Derek’s known Kai for some time thanks to Kai’s early jaunts to Mavericks, and thanks to Kai’s sponsor, Derek was able to spend the whole year charting the remarkable schedule of one of the best big wave surfers in the world. I’ve just received mine in the mail, and it’s an amazing document of what goes into trying to slip down the largest waves to break each year. “We started in Puerto Escondido in August and ended in Nazaré in February,” Derek says. “Kai’s one of the best in the world. He could easily get the biggest wave ever. Jaws for Kai Lenny is an all-day event. He leaves the harbour at four in the morning and we leave at dark. 10 boards, all different. And not surfing safe, getting caught inside… it’s unbelievable, he’s got unlimited energy. And he eats Taco Bell. Seriously, he brings like, 20 to 30 bean and cheese burritos out to the lineup.”

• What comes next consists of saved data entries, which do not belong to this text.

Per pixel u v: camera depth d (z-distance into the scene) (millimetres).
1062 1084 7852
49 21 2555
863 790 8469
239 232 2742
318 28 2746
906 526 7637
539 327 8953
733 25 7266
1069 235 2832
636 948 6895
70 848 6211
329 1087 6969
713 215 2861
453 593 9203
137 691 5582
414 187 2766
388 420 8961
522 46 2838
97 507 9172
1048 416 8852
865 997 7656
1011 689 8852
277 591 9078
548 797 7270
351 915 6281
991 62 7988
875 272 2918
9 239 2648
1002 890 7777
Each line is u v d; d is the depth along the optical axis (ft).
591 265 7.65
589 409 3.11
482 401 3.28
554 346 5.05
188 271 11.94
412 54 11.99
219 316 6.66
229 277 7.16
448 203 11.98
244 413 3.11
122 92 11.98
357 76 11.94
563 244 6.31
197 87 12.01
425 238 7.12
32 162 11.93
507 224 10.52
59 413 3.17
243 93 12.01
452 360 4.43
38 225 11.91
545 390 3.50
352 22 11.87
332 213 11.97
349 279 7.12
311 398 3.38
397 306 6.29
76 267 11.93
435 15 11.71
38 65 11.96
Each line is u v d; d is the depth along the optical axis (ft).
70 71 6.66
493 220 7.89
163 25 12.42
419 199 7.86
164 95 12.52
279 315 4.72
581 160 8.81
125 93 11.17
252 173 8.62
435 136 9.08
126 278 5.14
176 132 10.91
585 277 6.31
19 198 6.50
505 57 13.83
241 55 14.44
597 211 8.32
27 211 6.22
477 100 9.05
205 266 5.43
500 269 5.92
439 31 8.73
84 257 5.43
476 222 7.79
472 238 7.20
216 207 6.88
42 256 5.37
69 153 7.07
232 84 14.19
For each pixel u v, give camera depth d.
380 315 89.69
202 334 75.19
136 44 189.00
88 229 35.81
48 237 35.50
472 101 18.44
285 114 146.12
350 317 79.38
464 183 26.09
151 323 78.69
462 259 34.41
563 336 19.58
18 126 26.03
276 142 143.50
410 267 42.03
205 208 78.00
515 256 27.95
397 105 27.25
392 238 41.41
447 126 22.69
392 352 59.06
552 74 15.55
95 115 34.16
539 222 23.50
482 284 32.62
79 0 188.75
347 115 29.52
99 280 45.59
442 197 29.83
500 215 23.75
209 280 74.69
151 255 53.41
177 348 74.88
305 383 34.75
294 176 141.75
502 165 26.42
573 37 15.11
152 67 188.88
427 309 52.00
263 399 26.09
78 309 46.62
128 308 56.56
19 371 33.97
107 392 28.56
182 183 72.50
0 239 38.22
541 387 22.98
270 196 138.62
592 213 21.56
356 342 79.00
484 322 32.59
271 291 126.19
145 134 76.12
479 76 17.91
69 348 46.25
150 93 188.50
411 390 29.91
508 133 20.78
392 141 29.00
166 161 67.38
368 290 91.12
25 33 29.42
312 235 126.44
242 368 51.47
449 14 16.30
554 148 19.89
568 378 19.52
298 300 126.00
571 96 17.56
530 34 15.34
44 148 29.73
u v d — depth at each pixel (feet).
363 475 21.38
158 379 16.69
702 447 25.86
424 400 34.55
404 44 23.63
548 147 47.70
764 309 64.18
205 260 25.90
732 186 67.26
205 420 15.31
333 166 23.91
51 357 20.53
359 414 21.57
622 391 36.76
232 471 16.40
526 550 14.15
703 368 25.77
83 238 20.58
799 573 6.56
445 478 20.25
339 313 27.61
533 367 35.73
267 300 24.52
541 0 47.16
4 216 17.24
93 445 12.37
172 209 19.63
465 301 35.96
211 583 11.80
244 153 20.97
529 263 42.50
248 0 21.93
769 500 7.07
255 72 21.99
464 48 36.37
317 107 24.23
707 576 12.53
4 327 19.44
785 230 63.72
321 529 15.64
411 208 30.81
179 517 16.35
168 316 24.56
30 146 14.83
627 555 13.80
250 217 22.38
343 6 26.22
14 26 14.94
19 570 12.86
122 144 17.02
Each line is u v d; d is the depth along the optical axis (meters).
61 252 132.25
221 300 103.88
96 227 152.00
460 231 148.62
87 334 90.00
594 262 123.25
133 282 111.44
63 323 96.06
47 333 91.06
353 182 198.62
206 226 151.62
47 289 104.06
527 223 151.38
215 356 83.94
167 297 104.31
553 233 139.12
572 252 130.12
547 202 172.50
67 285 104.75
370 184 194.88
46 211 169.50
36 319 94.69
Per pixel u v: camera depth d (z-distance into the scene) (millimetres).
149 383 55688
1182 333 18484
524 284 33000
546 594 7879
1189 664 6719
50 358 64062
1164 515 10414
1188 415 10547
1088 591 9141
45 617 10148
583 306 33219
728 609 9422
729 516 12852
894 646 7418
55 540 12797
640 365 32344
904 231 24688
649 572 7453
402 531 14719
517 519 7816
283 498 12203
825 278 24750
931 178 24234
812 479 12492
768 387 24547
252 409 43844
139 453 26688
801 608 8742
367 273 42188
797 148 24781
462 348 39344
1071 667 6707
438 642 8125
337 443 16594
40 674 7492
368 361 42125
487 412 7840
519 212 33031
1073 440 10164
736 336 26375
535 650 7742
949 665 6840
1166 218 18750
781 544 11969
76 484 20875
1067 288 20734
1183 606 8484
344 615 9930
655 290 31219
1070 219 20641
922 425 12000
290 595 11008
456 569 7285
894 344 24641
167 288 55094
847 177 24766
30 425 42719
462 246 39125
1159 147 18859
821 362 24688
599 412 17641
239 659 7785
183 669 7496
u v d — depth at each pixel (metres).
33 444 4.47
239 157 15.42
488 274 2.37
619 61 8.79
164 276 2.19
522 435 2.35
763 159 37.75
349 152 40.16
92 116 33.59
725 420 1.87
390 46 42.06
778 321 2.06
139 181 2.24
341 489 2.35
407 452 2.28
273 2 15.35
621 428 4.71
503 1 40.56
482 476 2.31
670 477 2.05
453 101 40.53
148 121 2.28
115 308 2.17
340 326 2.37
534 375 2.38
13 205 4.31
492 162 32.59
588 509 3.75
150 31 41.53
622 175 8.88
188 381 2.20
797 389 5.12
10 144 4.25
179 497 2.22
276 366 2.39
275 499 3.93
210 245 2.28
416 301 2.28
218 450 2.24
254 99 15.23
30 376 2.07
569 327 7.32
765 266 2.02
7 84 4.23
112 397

Getting caught inside’s an integral part of big wave surfing. The thought of getting a 30, 40 plus footer on the head is pure terror, but doing so with a heavy housing is even more daunting. I ask Derek for some shooting horror stories, and there are numerous Mavericks incidents. But it was during one of the marathon Jaws sessions that Derek admits he got the most spooked. “It was at Jaws when Kai towed into the biggest wave of his life, maybe an hour before sunrise,” Derek says. “Definitely one of my scariest surfing situations. It’s 70 to 80 ft. and Kai’s straight out there saying he’s going to tow. No one’s there yet and it’s just starting to get light. I frothed out and jumped off the boat and the captain’s like ‘Set!’ I’m on my board with my camera thinking I might jump back on the boat, and the boat just left me. Biggest set of the day and I almost got caught. I was terrified. I don’t get Peahi at that size. It looked like the whole horizon was going to break.”
It’s such a vibrant time for big wave surfing, especially paddling, with the limits being constantly tested by both pros and anonymous chargers alike. So it’s crucial to have someone with intimate knowledge of the form, and the technical ability and eye to capture it. Derek’s full steam into the next edition of DEKKA, and this time he’s looking to step it up again. “There’s a bunch of waves I want to shoot differently and experiment with different angles,” he says. “For the next DEKKA I’m going to be at the best swells and I’m going to put the best photos of the best surfers in.” The mailman can’t come soon enough.